# Ideal # of fish per 50 gallon tank?



## ThatCrazyPetLady (Jun 30, 2011)

Right now we have a few plants, driftwood, 6 corys and 6 har. rasboras. 

What is the ideal # of fish for this tank? I don't want to overdo it but I want a few mollies and maybe a few other things that I haven't decided for sure like a blue gourami or two.


----------



## Zapins (Jul 28, 2004)

Better less then more. You can probably have 30 mollies or so in the tank without overdoing it.

As a cautionary note, I recently had a lot of fish die in several tanks. I had been breeding kribs for a long time and had about 200 babies that were about 1 inch long, and about 15 parents in my 55 planted tank. I went on vacation for 3 weeks and had a family member take care of the tank. When I came back the plants had grown across the surface (riccia mostly) and about 100 fish had died off. 

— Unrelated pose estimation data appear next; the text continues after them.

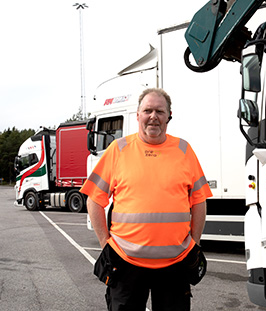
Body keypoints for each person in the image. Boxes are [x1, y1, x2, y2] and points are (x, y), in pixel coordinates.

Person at [80, 88, 213, 310]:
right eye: (147, 110)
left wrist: (194, 244)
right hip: (125, 263)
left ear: (169, 116)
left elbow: (199, 201)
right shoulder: (119, 149)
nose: (153, 116)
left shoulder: (183, 150)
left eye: (160, 111)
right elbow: (94, 200)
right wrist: (106, 245)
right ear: (138, 116)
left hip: (175, 264)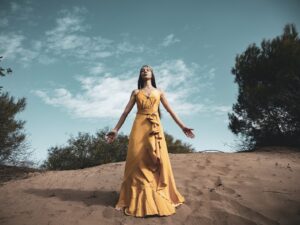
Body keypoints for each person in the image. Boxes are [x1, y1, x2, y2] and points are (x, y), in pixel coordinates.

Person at [105, 65, 195, 217]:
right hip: (139, 126)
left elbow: (170, 110)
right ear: (140, 76)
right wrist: (115, 129)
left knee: (155, 160)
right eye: (142, 70)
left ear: (152, 74)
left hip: (155, 127)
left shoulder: (159, 92)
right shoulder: (136, 92)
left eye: (148, 69)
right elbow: (125, 112)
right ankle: (131, 197)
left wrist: (183, 126)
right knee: (136, 160)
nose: (145, 71)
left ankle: (157, 192)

Oxygen is depleted very quickly the more fish you have in a tank. Also wastes build up quickly. These problems are amplified if you aren't watching the tank for a while, things can go badly very quickly.


----------



## ThatCrazyPetLady (Jun 30, 2011)

Thanks! 

Well as of now I have

6 corys (3 peppered, 3 albino)
6 har. rasboras
2 black mollies
2 yellow mollies (don't remember their real name)

what do you think?


----------



## Diana K (Dec 20, 2007)

That is fine, or even twice as many would not be a problem in a tank that size. If you have male and female Mollies they will breed and fill the tank all too soon. Be ready to remove most of the fry.


----------



## ThatCrazyPetLady (Jun 30, 2011)

I think I got all girl mollies.... but I think one was already pregnant. We will know soon enough I suppose. I would keep some and then take some to a store (hopefully). 

We got a couple more additions today

5 snails
1 powder blue gourami
1 ghost shrimp (plan to get more - he was the last one there)

I would like to increase the school of har. rasboras from 6 to 10. And get one more "larger" fish, like another type of gourami or an angel fish or something?


----------



## Se7eN (Sep 23, 2010)

I like the silver dollars. I have 15 in my 55 gal with 10 lambchop rasboros.


----------



## asukawashere (Mar 11, 2009)

ThatCrazyPetLady said:


> I think I got all girl mollies.... but I think one was already pregnant. We will know soon enough I suppose. I would keep some and then take some to a store (hopefully).
> 
> We got a couple more additions today
> 
> ...


Mollies are always pregnant - just give them time. 

As for the angel, angels grow up to be as big as the palm of your hand, and are angry, rabid ambush piscivores. They don't mention that on the labels in the pet stores that claim they're "community" fish. Anyway, the gist of it is that an angel would eat your ghost shrimp, and your baby mollies, and anything else it decides it can fit in its mouth.

Increasing the number of harlequins will make them happier (schooling fish feel more secure in larger groups), but for a larger fish, I'd go with something like another dwarf gourami (maybe a sunset if you want a different color). Gouramis can be nippy, but the dwarf ones don't get nearly as big as angels can.


----------